(Saved entries)
▼

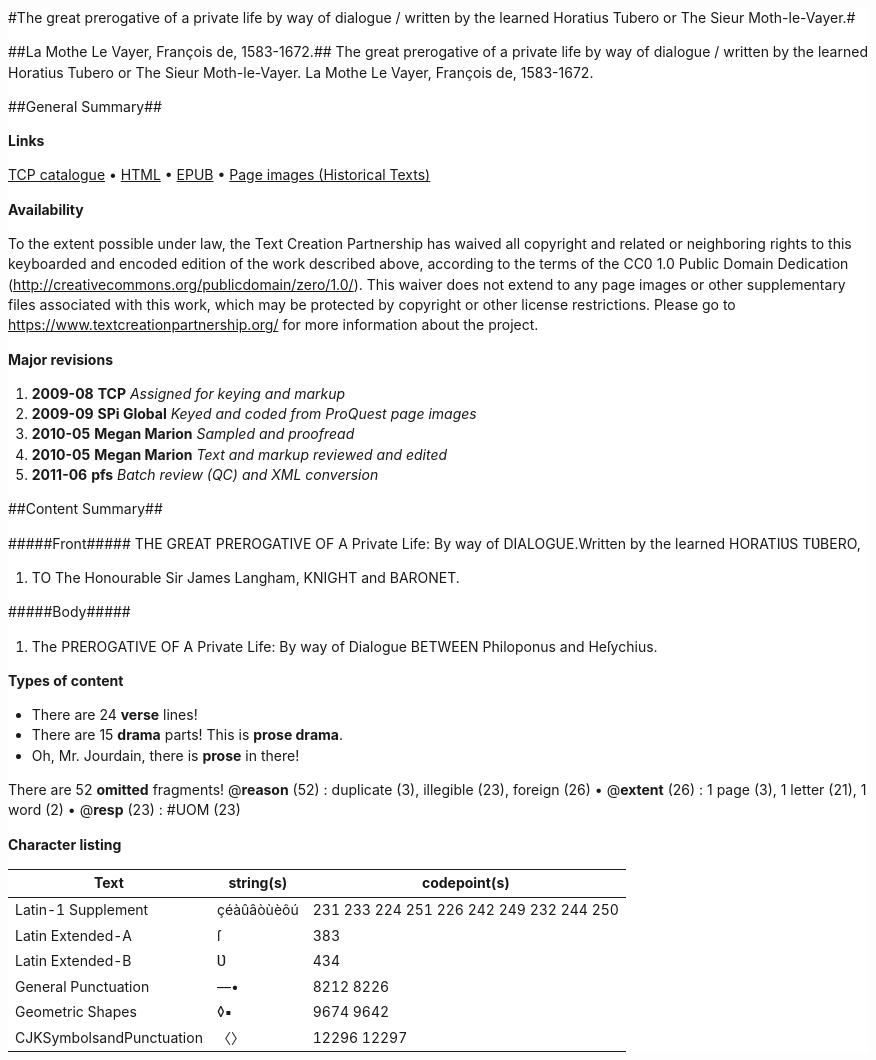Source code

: #The great prerogative of a private life by way of dialogue / written by the learned Horatius Tubero or The Sieur Moth-le-Vayer.#

##La Mothe Le Vayer, François de, 1583-1672.##
The great prerogative of a private life by way of dialogue / written by the learned Horatius Tubero or The Sieur Moth-le-Vayer.
La Mothe Le Vayer, François de, 1583-1672.

##General Summary##

**Links**

[TCP catalogue](http://www.ota.ox.ac.uk/tcp/)  • 
[HTML](http://tei.it.ox.ac.uk/tcp/Texts-HTML/free/A70/A70496.html)  • 
[EPUB](http://tei.it.ox.ac.uk/tcp/Texts-EPUB/free/A70/A70496.epub) • 
[Page images (Historical Texts)](https://historicaltexts.jisc.ac.uk/eebo-09369904e)

**Availability**

To the extent possible under law, the Text Creation Partnership has waived all copyright and related or neighboring rights to this keyboarded and encoded edition of the work described above, according to the terms of the CC0 1.0 Public Domain Dedication (http://creativecommons.org/publicdomain/zero/1.0/). This waiver does not extend to any page images or other supplementary files associated with this work, which may be protected by copyright or other license restrictions. Please go to https://www.textcreationpartnership.org/ for more information about the project.

**Major revisions**

1. __2009-08__ __TCP__ *Assigned for keying and markup*
1. __2009-09__ __SPi Global__ *Keyed and coded from ProQuest page images*
1. __2010-05__ __Megan Marion__ *Sampled and proofread*
1. __2010-05__ __Megan Marion__ *Text and markup reviewed and edited*
1. __2011-06__ __pfs__ *Batch review (QC) and XML conversion*

##Content Summary##

#####Front#####
THE GREAT PREROGATIVE OF A Private Life: By way of DIALOGUE.Written by the learned HORATIƲS TƲBERO, 
1. TO The Honourable Sir James Langham, KNIGHT and BARONET.

#####Body#####

1. The PREROGATIVE OF A Private Life: By way of Dialogue BETWEEN Philoponus and Heſychius.

**Types of content**

  * There are 24 **verse** lines!
  * There are 15 **drama** parts! This is **prose drama**.
  * Oh, Mr. Jourdain, there is **prose** in there!

There are 52 **omitted** fragments! 
 @__reason__ (52) : duplicate (3), illegible (23), foreign (26)  •  @__extent__ (26) : 1 page (3), 1 letter (21), 1 word (2)  •  @__resp__ (23) : #UOM (23)

**Character listing**


|Text|string(s)|codepoint(s)|
|---|---|---|
|Latin-1 Supplement|çéàûâòùèôú|231 233 224 251 226 242 249 232 244 250|
|Latin Extended-A|ſ|383|
|Latin Extended-B|Ʋ|434|
|General Punctuation|—•|8212 8226|
|Geometric Shapes|◊▪|9674 9642|
|CJKSymbolsandPunctuation|〈〉|12296 12297|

▲

All lines of the data that hold "Horatius" need to be copied.

: #The great prerogative of a private life by way of dialogue / written by the learned Horatius Tubero or The Sieur Moth-le-Vayer.#
The great prerogative of a private life by way of dialogue / written by the learned Horatius Tubero or The Sieur Moth-le-Vayer.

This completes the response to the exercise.